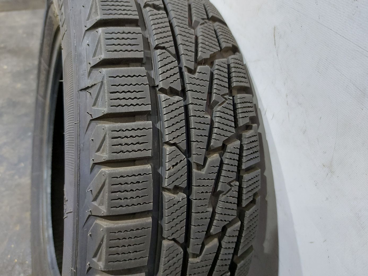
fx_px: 255
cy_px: 138
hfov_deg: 71.6
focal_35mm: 24
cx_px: 184
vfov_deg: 56.8
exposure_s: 1/33
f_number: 1.8
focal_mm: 5.23
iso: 250
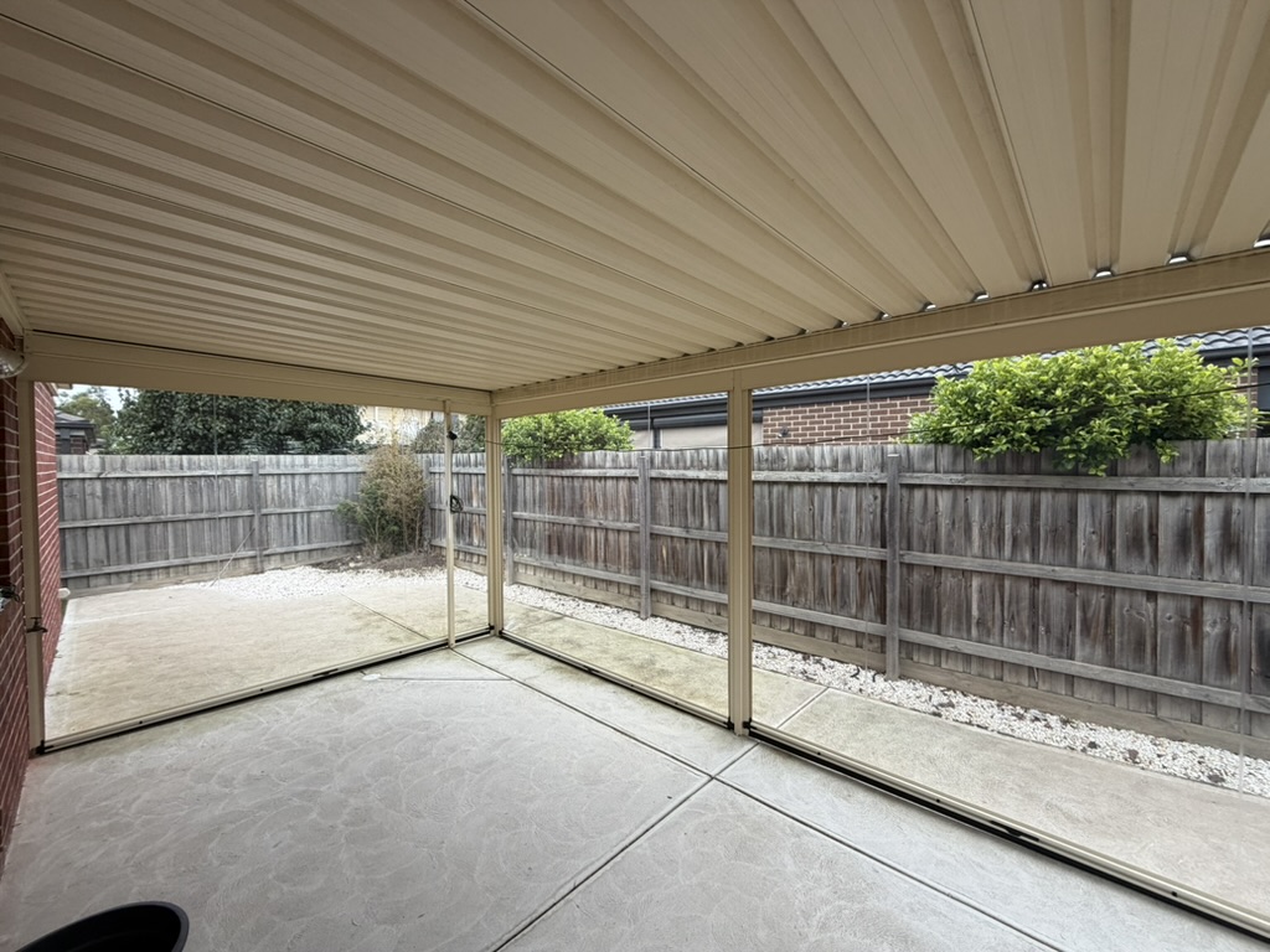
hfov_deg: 102.1
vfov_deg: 85.7
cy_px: 476
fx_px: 514
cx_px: 635
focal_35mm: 14
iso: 125
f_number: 2.2
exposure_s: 1/121
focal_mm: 2.22
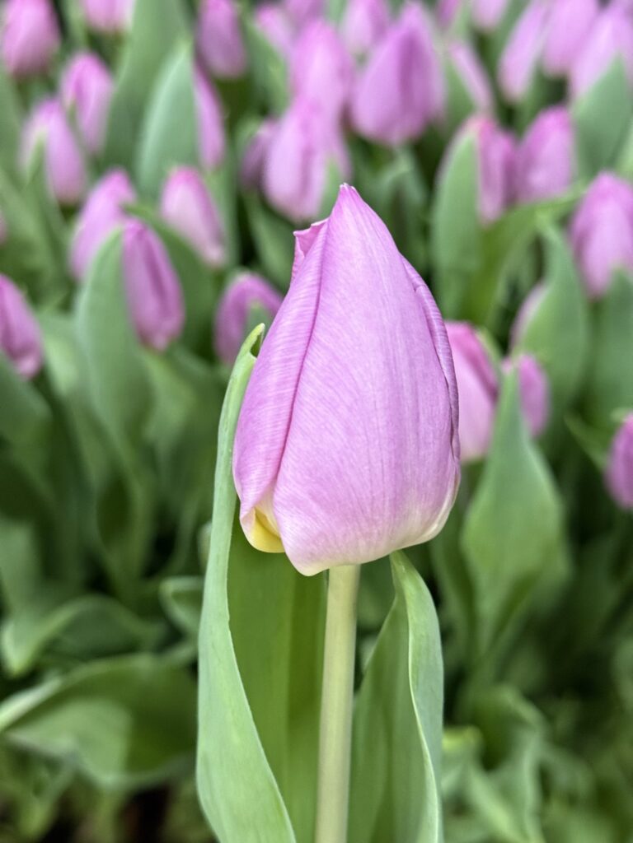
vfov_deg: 39.7
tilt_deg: -42.3
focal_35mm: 48
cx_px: 316
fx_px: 1170
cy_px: 422
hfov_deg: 30.3
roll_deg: -1.8
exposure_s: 1/33
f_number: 1.78
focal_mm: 6.76
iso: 320
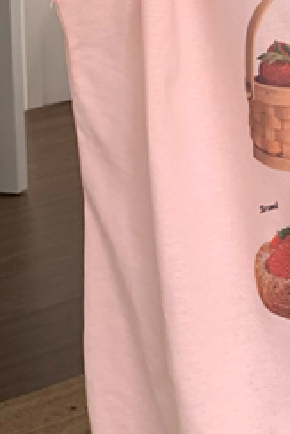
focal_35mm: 118
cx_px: 610
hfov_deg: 10.5
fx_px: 1424
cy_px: -48
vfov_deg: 16.8
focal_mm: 4.25
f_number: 1.8
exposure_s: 1/121
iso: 50
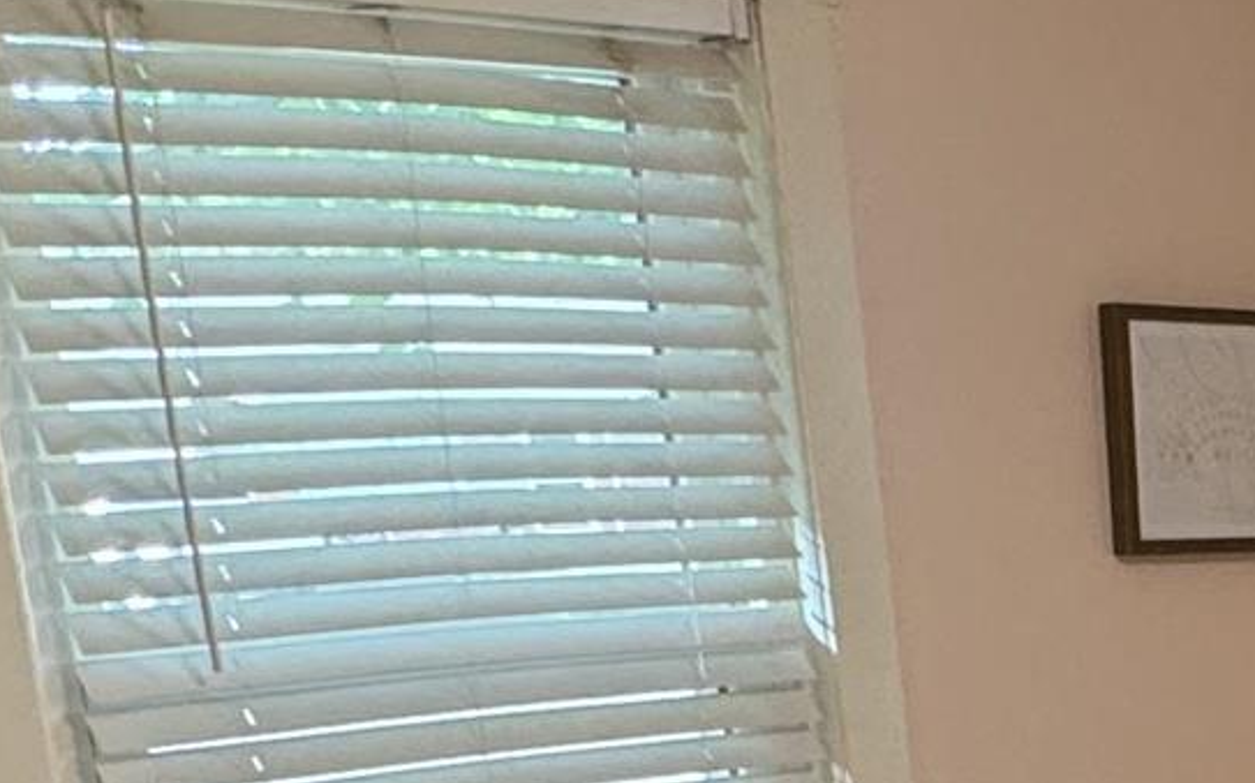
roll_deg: +2.7
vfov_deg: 14.8
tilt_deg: -13.0
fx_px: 2872
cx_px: 1900
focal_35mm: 84
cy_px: 1058
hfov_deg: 20.8
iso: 250
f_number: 2.2
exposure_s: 1/120
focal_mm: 2.22
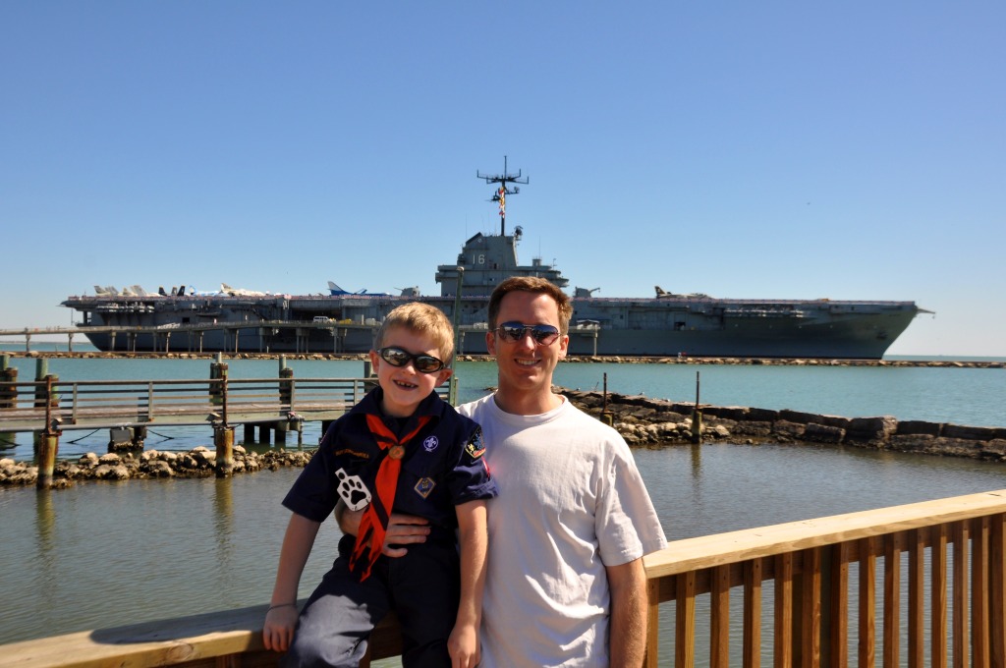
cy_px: 334
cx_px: 503
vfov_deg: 39.9
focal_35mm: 33
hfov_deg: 57.3
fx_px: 921
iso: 200
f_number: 9
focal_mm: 22
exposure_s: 1/320
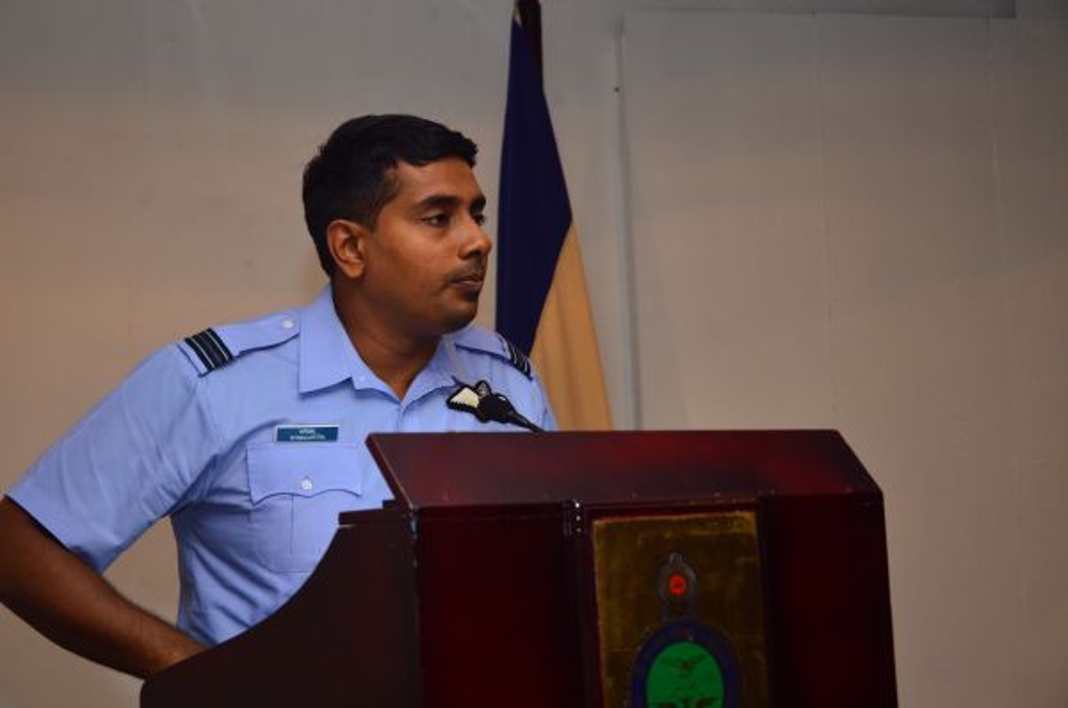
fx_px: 2221
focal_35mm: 75
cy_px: 354
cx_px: 534
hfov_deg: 27.0
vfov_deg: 18.1
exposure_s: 1/80
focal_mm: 50
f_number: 5
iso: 400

Exercise brief ▸
Begin with the line containing "hfov_deg: 102.1" and end with the last line of the entries above. Copy those lines exactly, both ends included, and drop every picture.

Exercise result ▸
hfov_deg: 102.1
vfov_deg: 85.7
cy_px: 476
fx_px: 514
cx_px: 635
focal_35mm: 14
iso: 125
f_number: 2.2
exposure_s: 1/121
focal_mm: 2.22
vfov_deg: 39.7
tilt_deg: -42.3
focal_35mm: 48
cx_px: 316
fx_px: 1170
cy_px: 422
hfov_deg: 30.3
roll_deg: -1.8
exposure_s: 1/33
f_number: 1.78
focal_mm: 6.76
iso: 320
focal_35mm: 118
cx_px: 610
hfov_deg: 10.5
fx_px: 1424
cy_px: -48
vfov_deg: 16.8
focal_mm: 4.25
f_number: 1.8
exposure_s: 1/121
iso: 50
roll_deg: +2.7
vfov_deg: 14.8
tilt_deg: -13.0
fx_px: 2872
cx_px: 1900
focal_35mm: 84
cy_px: 1058
hfov_deg: 20.8
iso: 250
f_number: 2.2
exposure_s: 1/120
focal_mm: 2.22
cy_px: 334
cx_px: 503
vfov_deg: 39.9
focal_35mm: 33
hfov_deg: 57.3
fx_px: 921
iso: 200
f_number: 9
focal_mm: 22
exposure_s: 1/320
fx_px: 2221
focal_35mm: 75
cy_px: 354
cx_px: 534
hfov_deg: 27.0
vfov_deg: 18.1
exposure_s: 1/80
focal_mm: 50
f_number: 5
iso: 400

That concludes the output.